On Friday, the U.S. Circuit Court of Appeals for the Fifth Circuit overturned a federal trial court decision and ruled that the government can seek enhanced penalties against private military contractor Kellogg Brown & Root, Inc. (“KBR”) in connection with its employees’ alleged violations of the Anti-Kickback Act, a statute that prohibits government contractors and subcontractors from using bribes to influence awards. The court held for the first time that the company could be found vicariously liable for its employees’ conduct under that statute. The decision is part of ongoing litigation between the government and KBR for violations of the federal False Claims Act that were first exposed by two industry whistleblowers.
KBR secured an indefinite delivery and indefinite quantity contract to provide global logistical services to the Army in 2001. Under the contract, the Army would issue task orders to KBR. The task orders could then be fulfilled by KBR on its own or by a KBR subcontractor. The contract permitted KBR to charge the Army markups of 1% as profit and an award fee of up to 2% for its use of subcontractors to fulfill the task orders. KBR would then periodically bill the Army for the cost of performing the task orders, including any costs incurred by its subcontractors. KBR subsequently used two subcontractors to assist in the transportation of military equipment and supplies to Iraq, Afghanistan, and Kuwait between 2002 and 2006. The government intervened in United States of America ex rel. Vera, et al. v. Kellogg Brown & Root, Inc., et al. in 2010 with respect to allegations that KBR transportation department employees received illegal kickbacks in the form of meals, drinks, golf outings, and tickets to sporting events from two KBR subcontractors, Eagle Global Logistics and Panalpina Inc. Both subcontractors have since settled with the government.

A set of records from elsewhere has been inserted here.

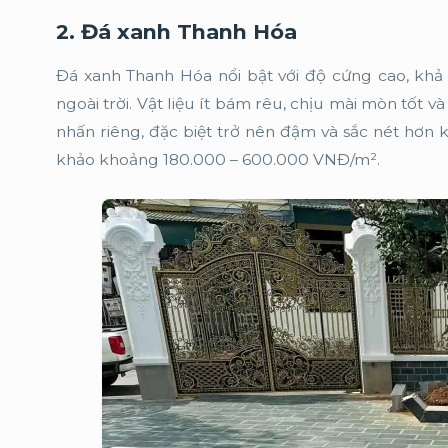
2. Đá xanh Thanh Hóa
Đá xanh Thanh Hóa nổi bật với độ cứng cao, khả
ngoài trời. Vật liệu ít bám rêu, chịu mài mòn tốt 
nhấn riêng, đặc biệt trở nên đậm và sắc nét hơn 
khảo khoảng 180.000 – 600.000 VNĐ/m².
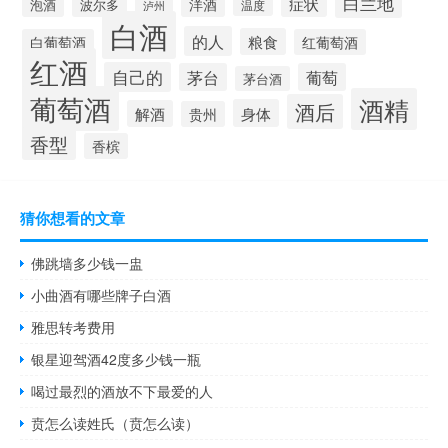
白兰地
症状
洋酒
波尔多
泡酒
泸州
温度
白酒
的人
粮食
白葡萄酒
红葡萄酒
红酒
自己的
茅台
葡萄
茅台酒
葡萄酒
酒精
酒后
身体
解酒
贵州
香型
香槟
猜你想看的文章
佛跳墙多少钱一盅
小曲酒有哪些牌子白酒
雅思转考费用
银星迎驾酒42度多少钱一瓶
喝过最烈的酒放不下最爱的人
贲怎么读姓氏（贲怎么读）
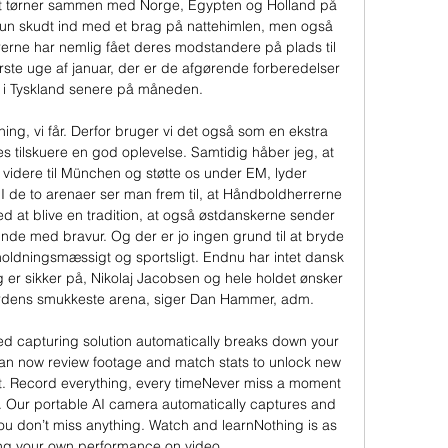
ldet tørner sammen med Norge, Egypten og Holland på 
kun skudt ind med et brag på nattehimlen, men også 
ne har nemlig fået deres modstandere på plads til 
te uge af januar, der er de afgørende forberedelser 
i Tyskland senere på måneden. 

ning, vi får. Derfor bruger vi det også som en ekstra 
res tilskuere en god oplevelse. Samtidig håber jeg, at 
 videre til München og støtte os under EM, lyder 
I de to arenaer ser man frem til, at Håndboldherrerne 
 at blive en tradition, at også østdanskerne sender 
runde med bravur. Og der er jo ingen grund til at bryde 
ldningsmæssigt og sportsligt. Endnu har intet dansk 
g er sikker på, Nikolaj Jacobsen og hele holdet ønsker 
verdens smukkeste arena, siger Dan Hammer, adm. 

 capturing solution automatically breaks down your 
can now review footage and match stats to unlock new 
t. Record everything, every timeNever miss a moment 
. Our portable AI camera automatically captures and 
 you don’t miss anything. Watch and learnNothing is as 
ng your own performance on video. 
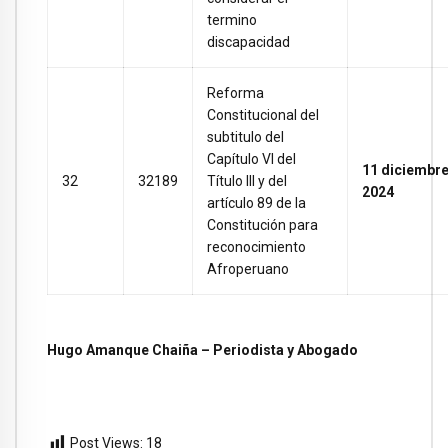
termino
discapacidad
Reforma
Constitucional del
subtitulo del
Capítulo VI del
11 diciembr
32
32189
Título III y del
2024
artículo 89 de la
Constitución para
reconocimiento
Afroperuano
Hugo Amanque Chaiña – Periodista y Abogado
Post Views:
18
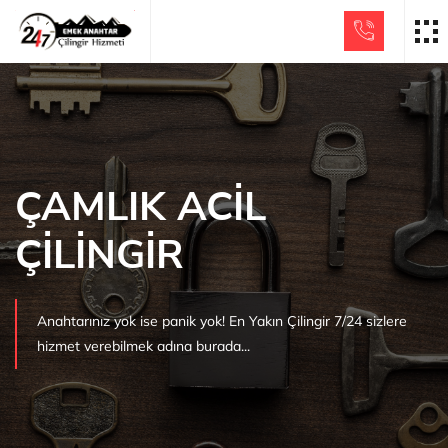
ÇAMLIK ACİL
ÇİLİNGİR
Anahtarınız yok ise panik yok! En Yakın Çilingir 7/24 sizlere
hizmet verebilmek adına burada...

After the government intervened, it sought to recover enhanced penalties against KBR for “knowing” violations of the Anti-Kickback Act. Under that law, civil penalties equal to twice the amount of each kickback as well as up to $11,000 for each occurrence can be assessed against a defendant that is found liable. The government’s complaint alleged that KBR employees took 317 separate kickbacks totaling approximately $46,000. Under the False Claims Act, a defendant is liable for treble damages as well as between $5,500 and $11,000 for each individual false claim. If found liable, KBR would be responsible under the False Claims Act for any fraudulently received subcontract award fee percentage and profit percentage as well as any of the kickback costs incurred by its subcontractors that were then charged to the Army under the prime contract.
Dating back to 1863, the False Claims Act recognizes various types of fraud, including false claims made with respect to government defense contracts. Such contracts are especially susceptible to fraud as they account for approximately one-fifth of all government spending. Under the qui tam provisions of the False Claims Act, a private citizen acting as a whistleblower (also known as a relator) can sue on behalf of the United States to allege fraud. Following an investigation, the government will decide whether or not to intervene in the case. If the government does not intervene, a relator may still proceed with their claims. In this case for example, the government only chose to intervene with respect to certain allegations made by the relators. If the qui tam suit is successful, the relator is entitled to between 15% and 30% of any final judgment or settlement. Recent amendments to the False Claims Act have also given relators increased protection from employer retaliation.